**** Entries shown

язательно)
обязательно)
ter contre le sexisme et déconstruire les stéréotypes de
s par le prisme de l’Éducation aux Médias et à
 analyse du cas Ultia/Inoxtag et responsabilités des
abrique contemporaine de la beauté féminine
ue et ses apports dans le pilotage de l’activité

********
**** Entries shown

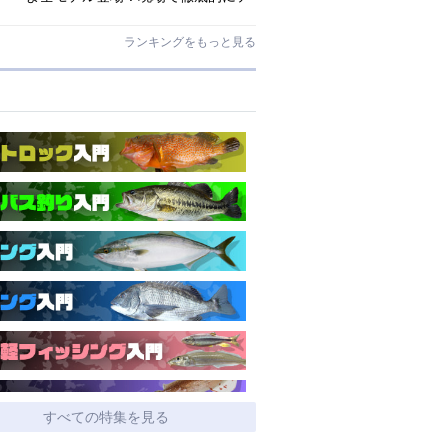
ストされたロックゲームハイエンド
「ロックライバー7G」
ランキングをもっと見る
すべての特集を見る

********

■ Your assignment ■
Above this task is a listing. Restate, word for word and with nothing added, the lines from the one with "обязательно)" through the one with "ue et ses apports".

■ Output for this task ■
обязательно)
ter contre le sexisme et déconstruire les stéréotypes de
s par le prisme de l’Éducation aux Médias et à
 analyse du cas Ultia/Inoxtag et responsabilités des
abrique contemporaine de la beauté féminine
ue et ses apports dans le pilotage de l’activité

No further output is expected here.